‘Gerald played the cymbals and I played the sticks’

By Carolynn (Fenrich) Leeuw – Kamloops, B.C.

When I came across a photo of me and my cousin, Gerald Feist, it brought back a flood of nostalgic memories. The photo was taken in the fall of 1949 when we were seven years old and in Grade 2 at McClurg School in Wilkie, Sask.

We are dressed in our rhythm band costumes. The tops were made of yellow cotton trimmed with black felt piping and black felt buttons glued in place. They were made by our mothers from a pattern our teacher designed.

To complement the yellow tops the girls wore black skirts and the boys wore black pants.

A round Sifto salt box cut in half and painted black, with yellow ribbons attached at the sides that tied under our chins completed the ensemble.

Gerald played the cymbals and I played the sticks. Other classmates played bells, triangles, castanets, drums, tambourines, sand blocks, and sticks, and our teacher accompanied us on the piano.

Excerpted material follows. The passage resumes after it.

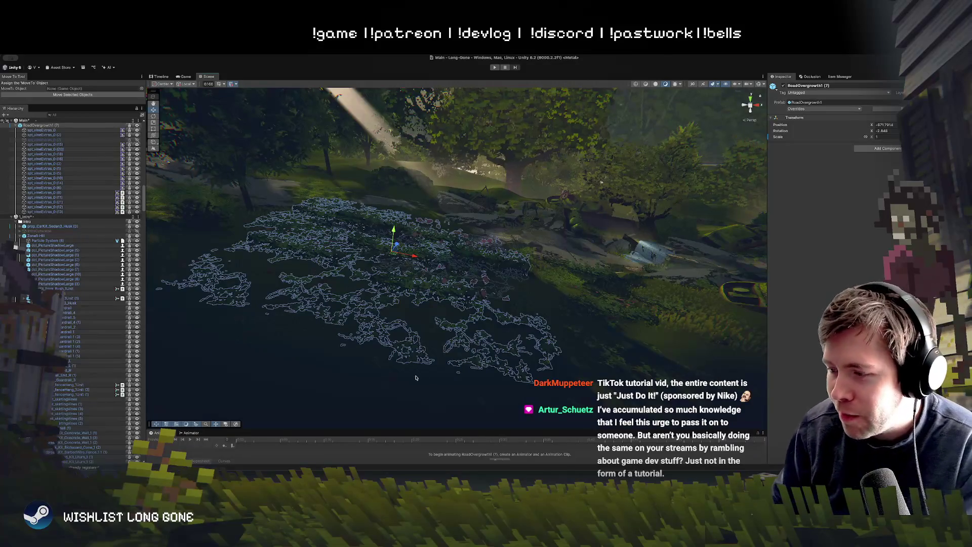
key("w")
key("s")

After many practices and many acquired grey hairs by our teacher, recitals were performed for our parents and the school body in the upstairs auditorium of the school.

Thinking about this 62 years later, I’m sure every parent attending the recitals was bursting with pride.

They watched and listened to their potential Mozart or Beethoven clang, bang, tap, jingle, and shake their instruments to play Twinkle Twinkle Little Star, London Bridge, Hot Cross Buns, Are you Sleeping Brother John, Hickory Dickory Dock, and Mary had a Little Lamb.

The photo is from a collection taken by Gerald’s mother and my Aunt Ann (Fenrich) Feist.